A Reflection: Making Time

Is time our friend or enemy? Or is it merely a partner in our current reality?

Well, one thing is for sure - time is something we can't control. So given that we have a meager 24 hours in a day, you have to make the best of it. You end up slicing it and dicing it into basic components:

1) Work (13 hours) - usually demands the most of your day and includes physically being at work, commuting to and from work, and the gray areas on the ends that distract you either while running errands, while eating, or engaged in something other than work, including trying to get to sleep.
2) Sleep (6 hrs) - (or actual sleep) usually runs between 11 pm to 5 am. With subtle interruptions.
3) Eating - (1 hr) - usually consists of more time prepping and less time consuming food.
4) Family and Errands (3 hrs) - the family time component usually suffers the most, and errands are a necessity. Cleaning, mowing lawn, shopping, vacuuming, putting children to bed, changing diapers.
5) Wasting time (1 hr) - Television, computer time, having a beer and zoning out.

As most of you know, I have a very demanding job. Lately, I've been putting in about 10-11 hours a day (and that time still doesn't allot for everything that needs to be done properly). But that is the life of a project director/program manager, and no one can lay blame about the work they do since we live in a free market and there are a vast number of jobs out there. And besides, the job is a personality fit for me: Always busy, never finished, and racing against the clock to meet milestones and deadlines while fighting fires each step of the way. (I'll save my fire on project management for another entry).

But back to the focus on time. I believe the equation is simple, the more demanding your job is - the more you are conpensated (let's face it, they pay you for the level of stress and accountability), therefore - the more time is expected to get the work done right, and not just your work, but the work of others. Since most of us, who want nice things for ourselves and our families, need to take these kinds of jobs, then we knowingly sacrafice time with our families, free time, and our health.

Is it worth it? Sure. We want our kids to grow up having what they need to be happy, healthy, and given the tools to be competitive in a complex and ever-changing world. And for the free moments we get, we want the conveniences and niceities in life that make it worthwhile - this includes things like toys that make us happy, and family vacations and weekend trips where great memories are made.

So given everything that I've written about time, I'm afraid I can offer little in the way of how best to reclaim any of it. All I can offer is to snipit time off of errands, a tad from work, a tad more from sleep, and make eating time family focused to the best extent possible.

All of this is hard with leaving for work when family is in bed or just waking up, my return home around 6 pm, and the kids bound for bed at 8 pm. It's the cycle of the working dad. So you just have to make 6pm - 8pm quality time with the family.

| Data section |
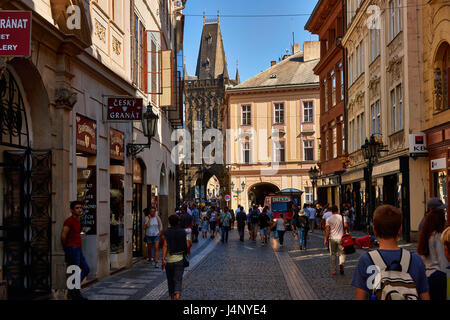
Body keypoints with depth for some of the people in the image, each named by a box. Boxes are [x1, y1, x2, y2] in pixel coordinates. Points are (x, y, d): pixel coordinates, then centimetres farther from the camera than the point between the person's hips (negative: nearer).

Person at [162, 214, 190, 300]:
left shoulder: (167, 233, -3)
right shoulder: (183, 232, 0)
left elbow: (165, 246, -14)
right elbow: (188, 245, -3)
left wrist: (163, 259, -17)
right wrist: (186, 252, 17)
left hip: (169, 260, 0)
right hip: (179, 259, 0)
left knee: (170, 280, 16)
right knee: (178, 280, -3)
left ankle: (172, 297, 27)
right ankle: (177, 296, -24)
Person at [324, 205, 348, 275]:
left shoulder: (329, 219, -2)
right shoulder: (342, 217, -1)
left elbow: (327, 230, -6)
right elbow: (346, 226, -9)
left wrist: (326, 239, -2)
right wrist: (343, 229, 13)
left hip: (332, 238, 0)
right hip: (340, 238, 0)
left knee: (332, 254, 9)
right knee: (342, 253, 12)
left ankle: (333, 270, 11)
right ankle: (341, 263, -16)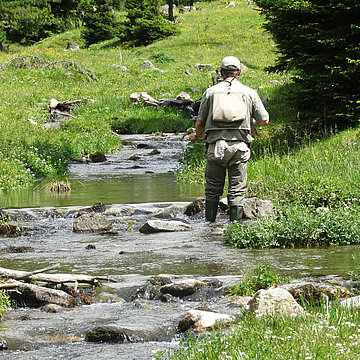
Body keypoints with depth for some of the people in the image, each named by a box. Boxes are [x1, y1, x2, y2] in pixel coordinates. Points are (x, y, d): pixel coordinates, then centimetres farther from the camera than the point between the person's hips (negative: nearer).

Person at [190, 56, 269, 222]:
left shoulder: (210, 92, 7)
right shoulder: (249, 93, 6)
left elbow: (200, 121, 9)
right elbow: (264, 120, 10)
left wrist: (196, 136, 30)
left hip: (215, 145, 0)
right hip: (239, 147, 0)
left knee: (212, 189, 7)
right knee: (237, 190, 3)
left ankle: (209, 222, 7)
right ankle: (235, 222, -1)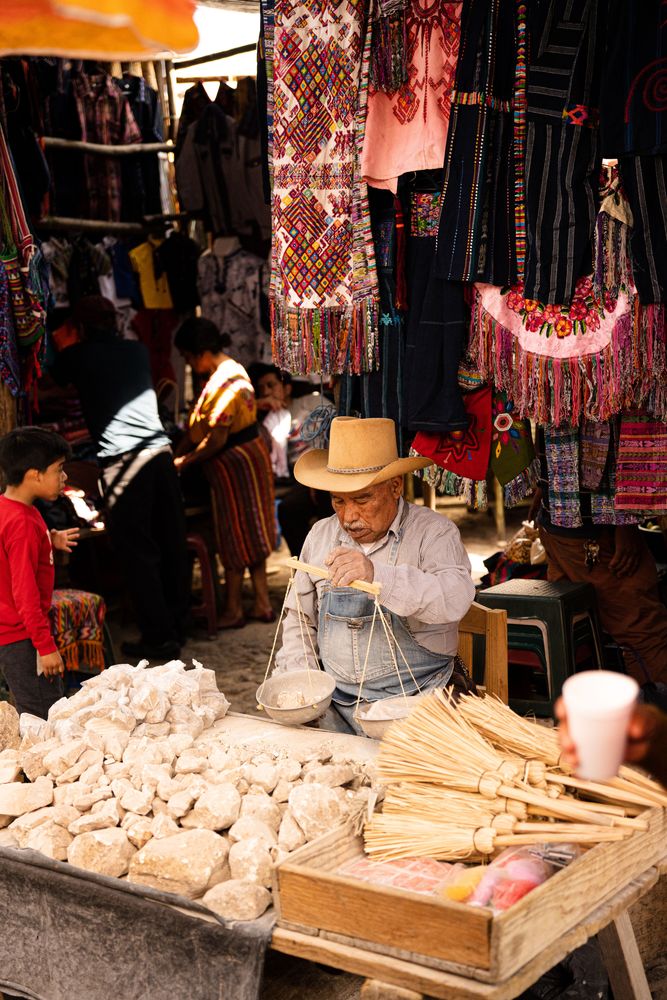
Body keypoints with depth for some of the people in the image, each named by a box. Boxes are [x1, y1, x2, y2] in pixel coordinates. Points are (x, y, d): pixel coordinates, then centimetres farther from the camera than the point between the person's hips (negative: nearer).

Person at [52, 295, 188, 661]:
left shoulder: (76, 357, 6)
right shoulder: (138, 351, 18)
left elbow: (55, 384, 27)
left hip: (121, 461, -5)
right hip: (160, 451, 5)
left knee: (137, 552, -1)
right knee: (171, 545, 11)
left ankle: (159, 637, 0)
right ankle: (177, 626, 21)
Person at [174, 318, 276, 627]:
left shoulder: (223, 383, -22)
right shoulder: (232, 370, 10)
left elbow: (215, 440, -23)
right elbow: (197, 427, 12)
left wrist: (184, 461, -11)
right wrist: (176, 454, 8)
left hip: (235, 462, -10)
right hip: (250, 454, 10)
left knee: (235, 538, 1)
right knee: (250, 534, 14)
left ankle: (233, 610, 13)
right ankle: (262, 603, 21)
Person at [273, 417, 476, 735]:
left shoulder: (434, 532, -5)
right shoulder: (320, 535, 11)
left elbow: (455, 598, -25)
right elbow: (300, 619, 21)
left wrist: (376, 574, -38)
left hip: (415, 708, -4)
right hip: (335, 706, 4)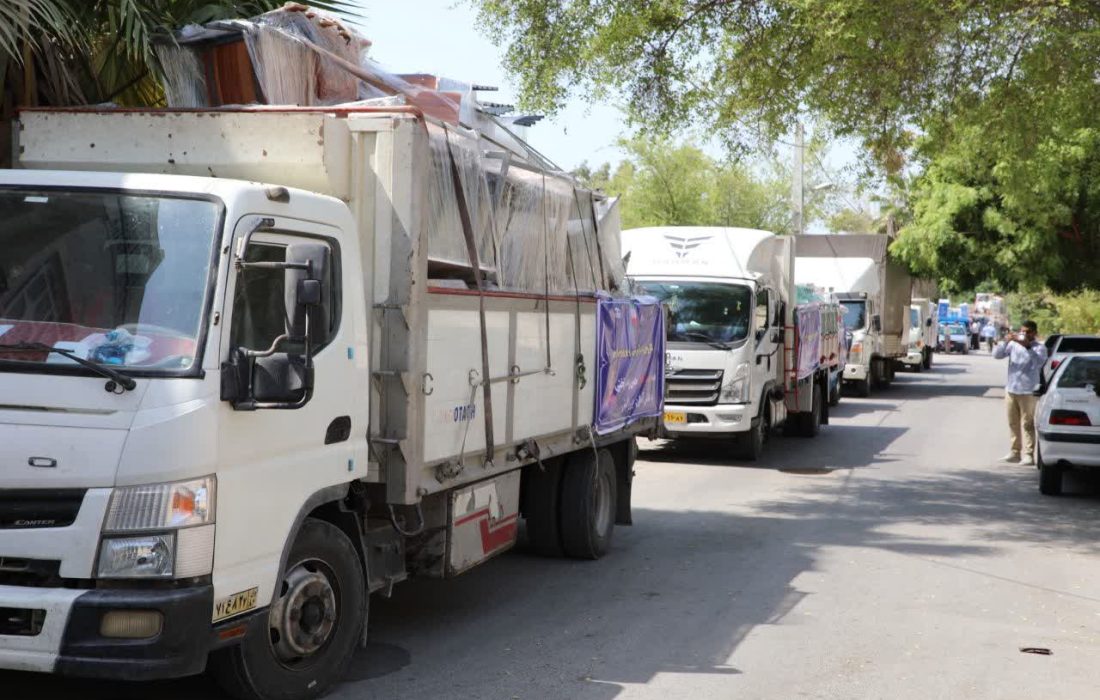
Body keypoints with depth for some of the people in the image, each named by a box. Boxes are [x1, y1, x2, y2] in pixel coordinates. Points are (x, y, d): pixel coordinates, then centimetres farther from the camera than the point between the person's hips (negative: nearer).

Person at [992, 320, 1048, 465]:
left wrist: (1027, 346, -32)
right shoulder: (1014, 344, 8)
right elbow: (997, 354, 0)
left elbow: (1039, 361, -23)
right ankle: (1015, 452, 21)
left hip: (1028, 392, -5)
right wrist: (1006, 342, -15)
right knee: (1013, 424, 12)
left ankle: (1028, 454, -5)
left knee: (1027, 424, -6)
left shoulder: (1039, 347, -4)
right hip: (1011, 390, 5)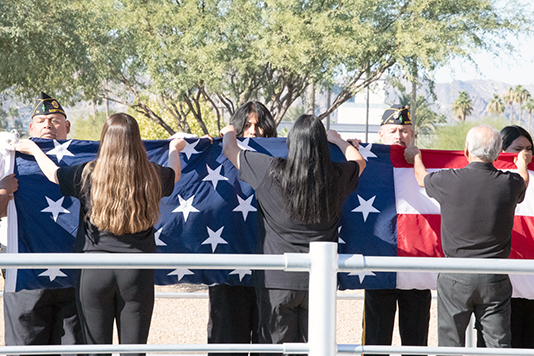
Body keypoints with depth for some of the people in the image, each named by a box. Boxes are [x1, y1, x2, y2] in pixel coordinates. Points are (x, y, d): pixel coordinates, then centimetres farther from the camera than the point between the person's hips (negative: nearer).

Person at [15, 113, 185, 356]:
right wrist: (174, 149, 45)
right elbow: (174, 175, 22)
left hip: (96, 269, -1)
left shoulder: (89, 174, -6)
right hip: (137, 272, 1)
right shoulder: (151, 176, -1)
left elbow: (53, 173, 13)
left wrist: (33, 149, 33)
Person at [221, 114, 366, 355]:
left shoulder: (272, 172, -8)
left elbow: (229, 150, 7)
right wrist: (338, 140, 41)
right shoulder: (337, 177, -1)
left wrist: (229, 133, 30)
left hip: (276, 281, -2)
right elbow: (359, 162, 23)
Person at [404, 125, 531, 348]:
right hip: (495, 279, 1)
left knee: (450, 344, 9)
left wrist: (416, 158, 37)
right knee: (498, 344, 5)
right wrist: (522, 163, 45)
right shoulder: (510, 183, -5)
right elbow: (523, 183, 22)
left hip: (455, 277, -1)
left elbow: (422, 179, 14)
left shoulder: (449, 181, -10)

| Work instruction |
Reproduce the passage of the reflection on making time word for word, from "4) Family and" to "and zoning out.".

| Answer to this exercise |
4) Family and Errands (3 hrs) - the family time component usually suffers the most, and errands are a necessity. Cleaning, mowing lawn, shopping, vacuuming, putting children to bed, changing diapers.
5) Wasting time (1 hr) - Television, computer time, having a beer and zoning out.